One of these developments is the increasing sophistication in achieving happiness. Eventually, I believe, we will be able to stimulate our brain however we want to and become maximally happy. It may even lead to the scenario depicted in the 1999 movie The Matrix, where brains are maintained in a gelatinous substance and stimulated by computers electronically in order to create a fake, but perceived-as-happy reality.

This may sound crazy, so let me give you the reasons why I believe this is going to happen.

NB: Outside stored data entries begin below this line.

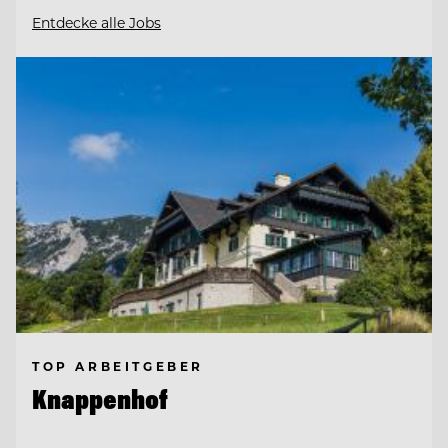
Entdecke alle Jobs
TOP ARBEITGEBER
Knappenhof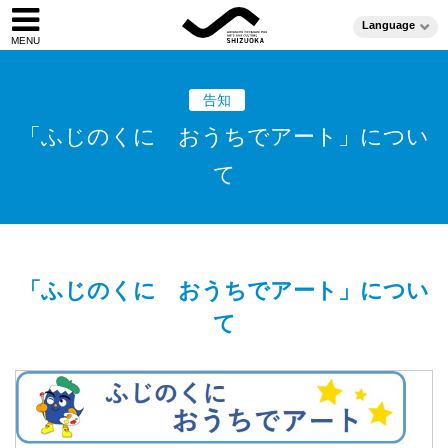
Language
告知
「ふじのくに おうちでアート」につい
て
「ふじのくに おうちでアート」につい
て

  1. Happiness is our primary goal
    First, we all aim to be happy. Even though happiness is only a by-product of evolution, it’s one of the most important goals in our lives (maybe the only goal with intrinsic value, as argued here). The happier we can become, the better.
     
  2. We already “trick” nature
    Second, stimulating our brains artificially to achieve happiness would be nothing new – we do it all the time. For example:

    • Eating sweets
    Nature has developed an incentive system that rewards us for consuming foods containing high concentrations of energy (e.g., sweet fruits), because energy is crucial for survival. However, eating food with an unnaturally high sugar content (e.g., sweets) is an unnatural overstimulation of our reward system.

    • Consuming nicotine (or other drugs)
    I don’t know the scientific explanation for how smoking can be rewarding to the body, but I doubt it helps to achieve nature’s goal (survival & reproduction).

    Having sex with contraception
    Nature “thinks” we reproduce, but we don’t! We just want to get the good part without the bad (no, I don’t hate kids ;-)).

    • Engaging in other “unnatural” activities that make us happy
    Whether we’re playing video games, listening to techno music etc., most of the “modern-world” activities we perceive to be rewarding succeed in stimulating our incentive system in a positive way, but without necessarily serving nature’s goals. However, we don’t worry too much about that. As long as these diversions serve our purpose (achieving happiness) we welcome them.
     

  3. It will be technically feasible
    Third, humanity will discover ever more effective ways to stimulate our inherited incentive system in a positive way (without negative side effects). Ultimately, we will also understand how the brain works (the brain is still largely a black box to science today) and be capable of creating the world we want – a world full of happiness, free of suffering.

Personally, I draw two conclusions from this: one positive and one negative. The positive conclusion is that paradise on earth is indeed possible. The negative conclusion is that you (if you are reading this before, let’s say, the year 2100) and I have been born too early to experience it. However, we should look on the positive side: we’re literate, we live on more than $1 a day, we live in times of peace, etc. This puts us ahead of so many unfortunate people today and in the past, so we should not complain about our lot in life.